(Segmentation data)

┌────────

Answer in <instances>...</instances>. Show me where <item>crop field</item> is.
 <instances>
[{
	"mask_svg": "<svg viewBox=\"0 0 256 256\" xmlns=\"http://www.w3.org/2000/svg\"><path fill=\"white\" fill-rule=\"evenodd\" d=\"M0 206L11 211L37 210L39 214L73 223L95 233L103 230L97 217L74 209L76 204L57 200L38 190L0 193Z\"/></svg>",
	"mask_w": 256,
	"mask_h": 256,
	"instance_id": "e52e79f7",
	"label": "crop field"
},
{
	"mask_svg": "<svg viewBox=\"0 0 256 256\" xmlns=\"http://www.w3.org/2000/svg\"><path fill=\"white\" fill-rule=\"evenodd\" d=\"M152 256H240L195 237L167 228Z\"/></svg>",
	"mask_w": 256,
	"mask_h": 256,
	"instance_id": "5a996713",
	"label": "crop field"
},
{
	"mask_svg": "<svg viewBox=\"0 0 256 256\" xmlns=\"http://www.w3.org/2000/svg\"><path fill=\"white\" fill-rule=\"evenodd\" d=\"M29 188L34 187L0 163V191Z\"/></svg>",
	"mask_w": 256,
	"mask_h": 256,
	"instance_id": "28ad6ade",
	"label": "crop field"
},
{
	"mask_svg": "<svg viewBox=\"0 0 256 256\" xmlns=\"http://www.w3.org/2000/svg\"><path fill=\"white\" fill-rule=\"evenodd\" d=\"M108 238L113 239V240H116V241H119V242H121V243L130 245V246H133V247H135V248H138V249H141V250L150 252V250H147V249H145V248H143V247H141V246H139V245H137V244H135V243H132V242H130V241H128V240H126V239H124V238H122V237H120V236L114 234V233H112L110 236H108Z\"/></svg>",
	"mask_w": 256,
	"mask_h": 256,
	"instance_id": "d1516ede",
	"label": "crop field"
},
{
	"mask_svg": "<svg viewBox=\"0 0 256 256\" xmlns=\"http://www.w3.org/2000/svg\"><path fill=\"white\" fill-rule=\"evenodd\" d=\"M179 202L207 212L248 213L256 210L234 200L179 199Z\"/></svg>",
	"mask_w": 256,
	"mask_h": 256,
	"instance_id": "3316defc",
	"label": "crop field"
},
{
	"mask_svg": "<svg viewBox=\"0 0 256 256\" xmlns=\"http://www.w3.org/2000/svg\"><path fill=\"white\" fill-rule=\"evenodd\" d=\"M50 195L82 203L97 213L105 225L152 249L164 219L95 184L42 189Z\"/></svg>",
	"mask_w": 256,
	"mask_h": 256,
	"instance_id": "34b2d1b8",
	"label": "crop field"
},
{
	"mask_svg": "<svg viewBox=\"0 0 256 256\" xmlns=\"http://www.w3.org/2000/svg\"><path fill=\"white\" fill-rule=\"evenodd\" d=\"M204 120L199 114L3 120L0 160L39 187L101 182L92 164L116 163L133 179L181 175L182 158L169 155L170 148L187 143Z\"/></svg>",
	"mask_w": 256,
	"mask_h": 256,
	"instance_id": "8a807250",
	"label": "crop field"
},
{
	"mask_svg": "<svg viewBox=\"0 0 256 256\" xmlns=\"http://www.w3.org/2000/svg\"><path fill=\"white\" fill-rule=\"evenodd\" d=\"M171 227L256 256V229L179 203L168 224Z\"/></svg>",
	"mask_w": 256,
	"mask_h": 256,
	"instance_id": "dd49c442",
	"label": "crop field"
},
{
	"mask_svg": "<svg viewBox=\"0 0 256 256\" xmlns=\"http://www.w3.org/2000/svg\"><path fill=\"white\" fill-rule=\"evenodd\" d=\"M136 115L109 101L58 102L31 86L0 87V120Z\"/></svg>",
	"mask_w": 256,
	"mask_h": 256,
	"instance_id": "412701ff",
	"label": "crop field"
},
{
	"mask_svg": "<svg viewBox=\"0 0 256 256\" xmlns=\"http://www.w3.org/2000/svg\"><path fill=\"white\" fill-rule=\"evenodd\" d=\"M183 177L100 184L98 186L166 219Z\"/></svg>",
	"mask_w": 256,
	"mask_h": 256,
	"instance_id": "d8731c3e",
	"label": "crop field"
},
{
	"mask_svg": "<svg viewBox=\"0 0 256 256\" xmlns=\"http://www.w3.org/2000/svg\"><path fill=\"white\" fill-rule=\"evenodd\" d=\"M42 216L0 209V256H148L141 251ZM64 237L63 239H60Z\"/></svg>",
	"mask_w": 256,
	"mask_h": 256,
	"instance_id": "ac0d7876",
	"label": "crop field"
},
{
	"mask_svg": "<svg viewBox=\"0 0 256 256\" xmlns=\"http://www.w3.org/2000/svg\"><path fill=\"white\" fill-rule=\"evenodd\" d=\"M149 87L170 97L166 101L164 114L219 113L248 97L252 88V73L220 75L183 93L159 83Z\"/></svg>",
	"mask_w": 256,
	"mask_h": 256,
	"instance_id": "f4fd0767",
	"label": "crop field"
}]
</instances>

└────────

WHAT TO PRODUCE: How many lines of the data contain the string "instances"? Reply with the number only.

COMPLETE OUTPUT: 3